Tulipomania: The Story of the World’s Most Coveted Flower and the Extraordinary Passions it Aroused

Tulipomania

Tulipomania: The Story of the World’s Most Coveted Flower and the Extraordinary Passions it Aroused by Mike Dash chronicles the hysterical reaction tulips aroused in the Netherlands in the early seventeenth century. It is not an exaggeration to say that tulip bulbs at this time were worth far more than their weight in gold. How could a country be so captivated by this flower? Who in his right mind would pay so much for a single bulb?

There is such a strong association with tulips and the Netherlands that it surprised me to find out that the flower was not originally from there. The Dutch may be the most famous for their luxuriant flowerbeds and for sending their tulips all over the world, including to our nation’s capital (Ottawa), yet the tulip wasn’t introduced in the lowlands of northern Europe until the mid-1500’s. The flower originated in Turkey, and when it arrived in the Netherlands, it created a sensation. The tulip was unlike any other flower the Dutch had seen, and was in demand by all those rich enough to maintain a flower garden. Tulipomania sprang forth by the ceaseless demand for these rare bulbs:

“Nevertheless, the number of bulbs available at the turn of the century remained somewhat limited. Most of the new varieties had so far produced only a handful of tulips, and largely for this reason, the flower remained the passion of the privileged few. It was grown principally by rich connoisseurs, who valued it for its beauty and the intensity of its colors.”

and:

“The flower was still comparatively rare, and some of the most highly sought-after varieties were hard to obtain at any price. Only in the coming decade would this scarcity be properly addressed.”

and:

“The scarcity of tulips in seventeenth-century Holland is central to a proper understanding of the bulb craze. To a Dutchman of the Golden Age, the tulip was not a mundane and readily available flower. It was a brilliant newcomer, still bearing something of the allure of the exotic East and obtainable only in strictly limited quantities. Because the most superbly fine varieties were scarce, they were coveted; because they were coveted, they were expensive.”

Once Dutchmen realized the going price for star bulbs, they wanted a piece of the pie. Many sold the equipment of their livelihood–farmland, cattle, looms–to get into the flower trade:

“In greater measure, though, the interest that many Dutchmen now developed in the flower trade owed less to the tulip’s natural beauty than to the dawning realization that money could be made in bulbs. That was something worth investigating. For money, despite the enormous wealth now flowing into the republic, was something many of its citizens saw all too little of.”

The craze however was not as widespread as myth has made it out to be, as Dash pointed out that only tulip connoisseurs, or those whose wealth could afford the bulbs regardless of their price, actually paid thousands and thousands of guilders per bulb.

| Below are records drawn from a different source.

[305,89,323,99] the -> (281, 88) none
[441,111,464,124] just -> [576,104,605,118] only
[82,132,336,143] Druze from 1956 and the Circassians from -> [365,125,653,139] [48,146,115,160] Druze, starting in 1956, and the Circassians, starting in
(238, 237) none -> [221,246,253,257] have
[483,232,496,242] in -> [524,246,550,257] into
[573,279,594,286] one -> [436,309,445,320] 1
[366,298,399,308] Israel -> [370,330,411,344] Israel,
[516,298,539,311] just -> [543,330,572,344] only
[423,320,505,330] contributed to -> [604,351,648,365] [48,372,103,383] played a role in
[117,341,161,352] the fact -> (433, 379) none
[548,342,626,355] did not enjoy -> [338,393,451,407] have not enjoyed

It was a case of keeping up with the Dutch Joneses and instead of comparing cars or swimming pools, the rich Dutch looked into each other’s gardens. If my neighbour had a Semper Augustus variety, I wanted it too. Yet no amount of money could pay for bulbs that simply weren’t there. One can’t fertilize a garden with gold nuggets. So bulb dealers practised an early form of speculation and futures trading. They would sell the bulbs before they had even sprouted yet, and the bulb and future offsets as well. It got to the point where one couldn’t really be sure who owned what part of the tulip plant since dealers were selling multigenerations of bulbs and offsets. All the dealers cared about was selling off the tulip, the bulb or the offset as fast as possible, raking in the money and doing it all over again.

The most prized variety, the pièce de résistance of all tulips, was the Semper Augustus. Yet demand had grown so high for tulips that for the common Dutchman, any variety would do:

“Prices had reached such high levels that the most desirable bulbs became all but unobtainable, and less fancied varieties appreciated to the point where they cost far more than they were worth to any real flower lover.”

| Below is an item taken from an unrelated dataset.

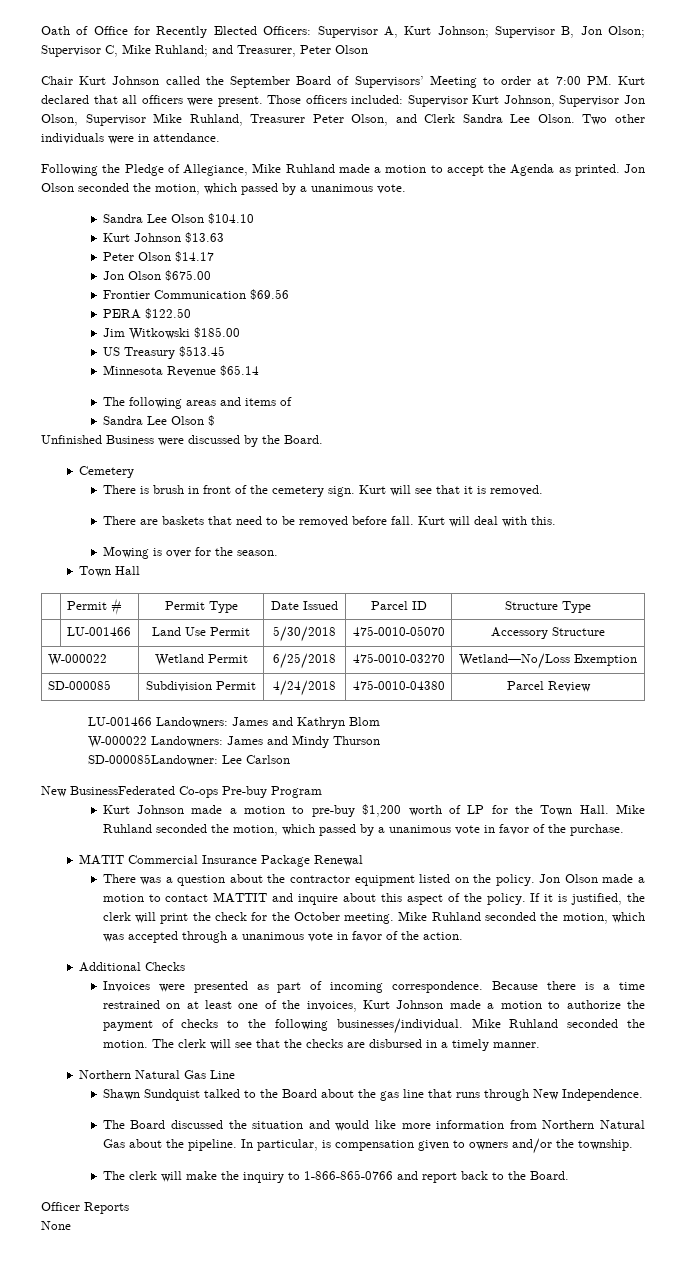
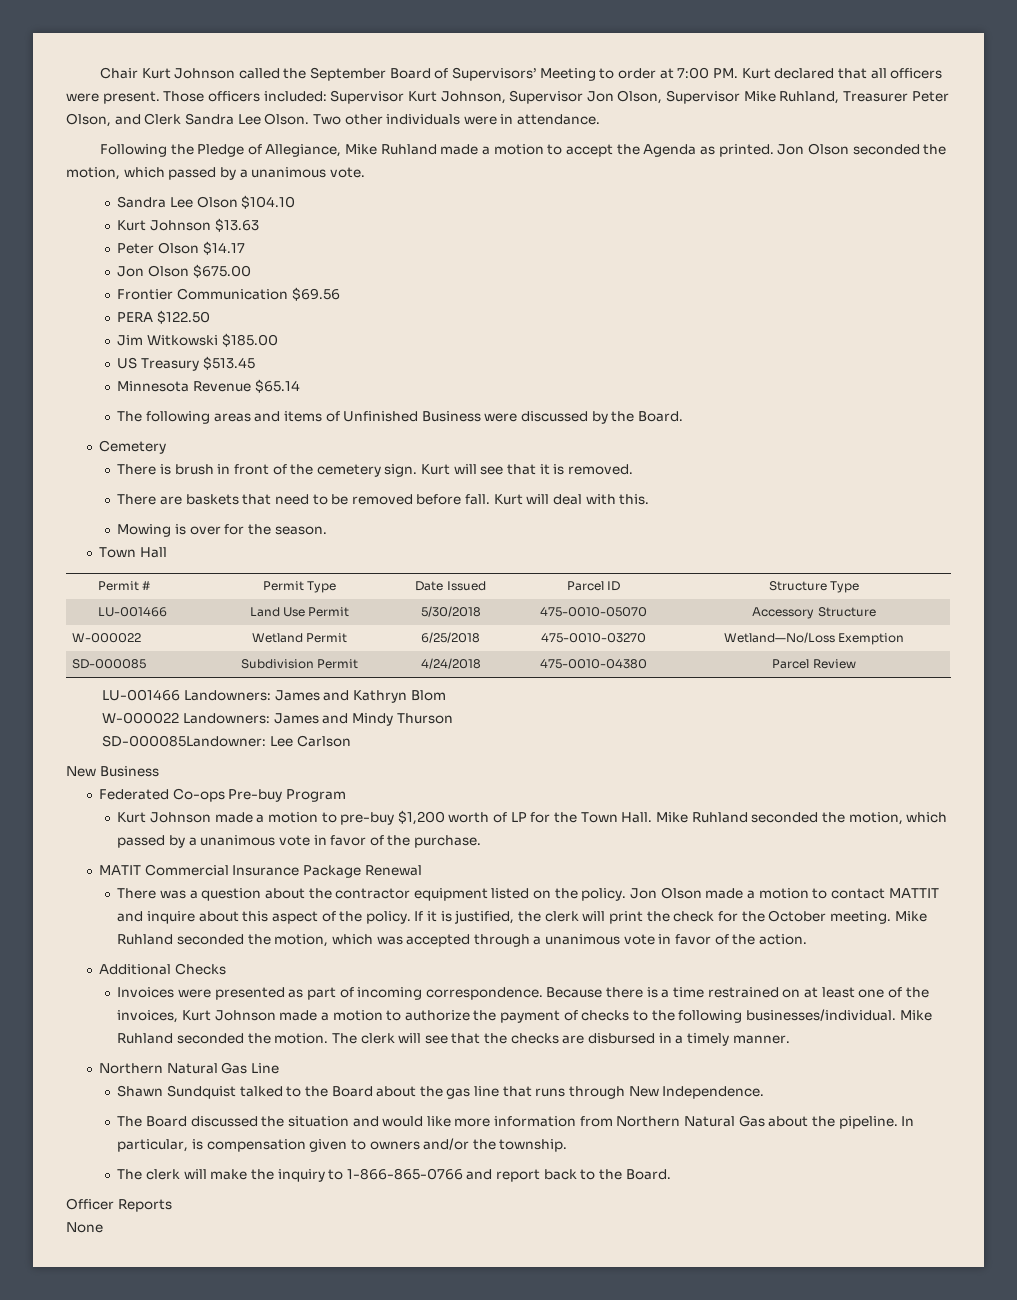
[41,26,645,38] [41,44,368,57] Oath of Office for Recently Elected Officers: Supervisor A, Kurt Johnson; Supervisor B, Jon Olson; Supervisor C, Mike Ruhland; and Treasurer, Peter Olson // -> (99, 73) none
[102,415,215,426] // Sandra Lee Olson $ // -> (340, 416) none
[70,786,175,795] BusinessFederated -> [99,766,159,777] [99,789,170,800] Business // Federated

Dealers had a slow but growing sense that rocketing prices for substandard tulips was not a normal economic situation, and that a crash was imminent. Dash conveyed that the collapse of the tulip trade was not as unexpected as myth has suggested. The extent of the economic collapse was also not as widespread nor as devastating as the Great Depression, for the simple reason that the number of tulip buyers was still so few. The common Dutchman could not afford tulips no matter what price the cheapest barrel variety was going for. Furthermore, only the very rich could afford the most expensive tulips, and no one, regardless how rich, had sunk his entire fortune into this single floral commodity. Tulipomania has the makings of great mythmaking, but no Dutchman jumped off the top of a windmill because he lost his entire fortune in bulbs.

Tulipomania was a rapid read, yet Dash was repetitious in some sentences, using the same word unnecessarily, such as:

“…and within a few weeks a few of the growers…”

where a synonym for “few” would have sufficed.

Gold, oil, diamonds…who would have ever expected that tulip bulbs could rival these prime commodities and create a trading frenzy? Tulip bulbs at one time were indeed worth more than their weight in gold.